What is required -
Return the lines below word for word, from the very first one through the line that contains "definirá la fecha", both included. Leave out the pictures.

Information supplied -
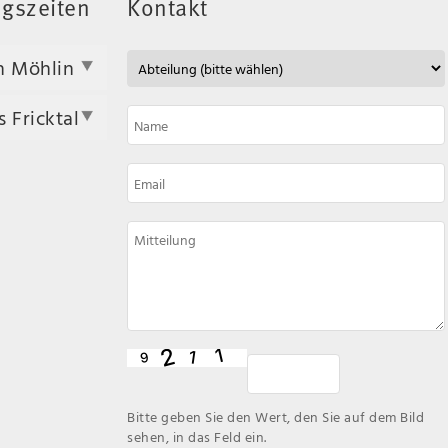
gszeiten
Kontakt
n Möhlin
 Fricktal
Bitte geben Sie den Wert, den Sie auf dem Bild
sehen, in das Feld ein.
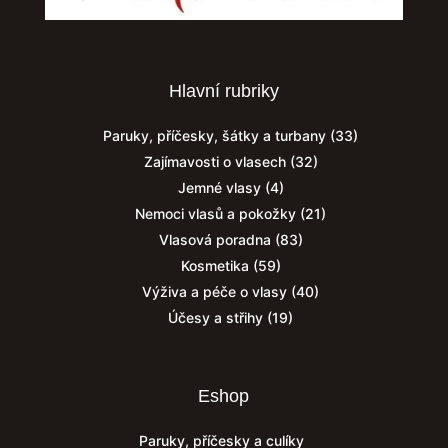
Hlavní rubriky
Paruky, příčesky, šátky a turbany
(33)
Zajímavosti o vlasech
(32)
Jemné vlasy
(4)
Nemoci vlasů a pokožky
(21)
Vlasová poradna
(83)
Kosmetika
(59)
Výživa a péče o vlasy
(40)
Účesy a střihy
(19)
Eshop
Paruky, příčesky a culíky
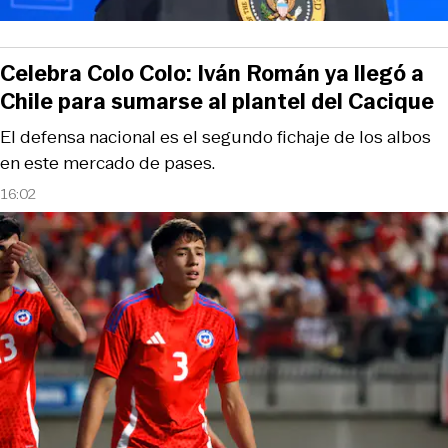
Celebra Colo Colo: Iván Román ya llegó a
Chile para sumarse al plantel del Cacique
El defensa nacional es el segundo fichaje de los albos
en este mercado de pases.
16:02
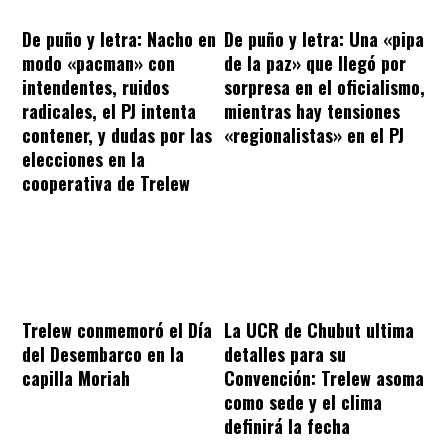
De puño y letra: Nacho en
De puño y letra: Una «pipa
modo «pacman» con
de la paz» que llegó por
intendentes, ruidos
sorpresa en el oficialismo,
radicales, el PJ intenta
mientras hay tensiones
contener, y dudas por las
«regionalistas» en el PJ
elecciones en la
cooperativa de Trelew
Trelew conmemoró el Día
La UCR de Chubut ultima
del Desembarco en la
detalles para su
capilla Moriah
Convención: Trelew asoma
como sede y el clima
definirá la fecha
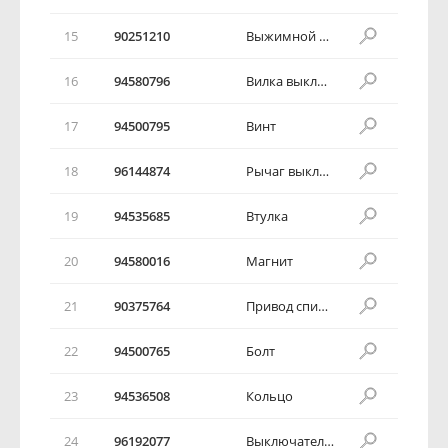
15
90251210
Выжимной подшипник
16
94580796
Вилка выключения сцепления
17
94500795
Винт
18
96144874
Рычаг выключения сцепления
19
94535685
Втулка
20
94580016
Магнит
21
90375764
Привод спидометра в сборе
22
94500765
Болт
23
94536508
Кольцо
24
96192077
Выключатель ламп заднего хода в сборе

Solution for this problem -
gszeiten
Kontakt
n Möhlin
 Fricktal
Bitte geben Sie den Wert, den Sie auf dem Bild
sehen, in das Feld ein.
Hlavní rubriky
Paruky, příčesky, šátky a turbany
(33)
Zajímavosti o vlasech
(32)
Jemné vlasy
(4)
Nemoci vlasů a pokožky
(21)
Vlasová poradna
(83)
Kosmetika
(59)
Výživa a péče o vlasy
(40)
Účesy a střihy
(19)
Eshop
Paruky, příčesky a culíky
Celebra Colo Colo: Iván Román ya llegó a
Chile para sumarse al plantel del Cacique
El defensa nacional es el segundo fichaje de los albos
en este mercado de pases.
16:02
De puño y letra: Nacho en
De puño y letra: Una «pipa
modo «pacman» con
de la paz» que llegó por
intendentes, ruidos
sorpresa en el oficialismo,
radicales, el PJ intenta
mientras hay tensiones
contener, y dudas por las
«regionalistas» en el PJ
elecciones en la
cooperativa de Trelew
Trelew conmemoró el Día
La UCR de Chubut ultima
del Desembarco en la
detalles para su
capilla Moriah
Convención: Trelew asoma
como sede y el clima
definirá la fecha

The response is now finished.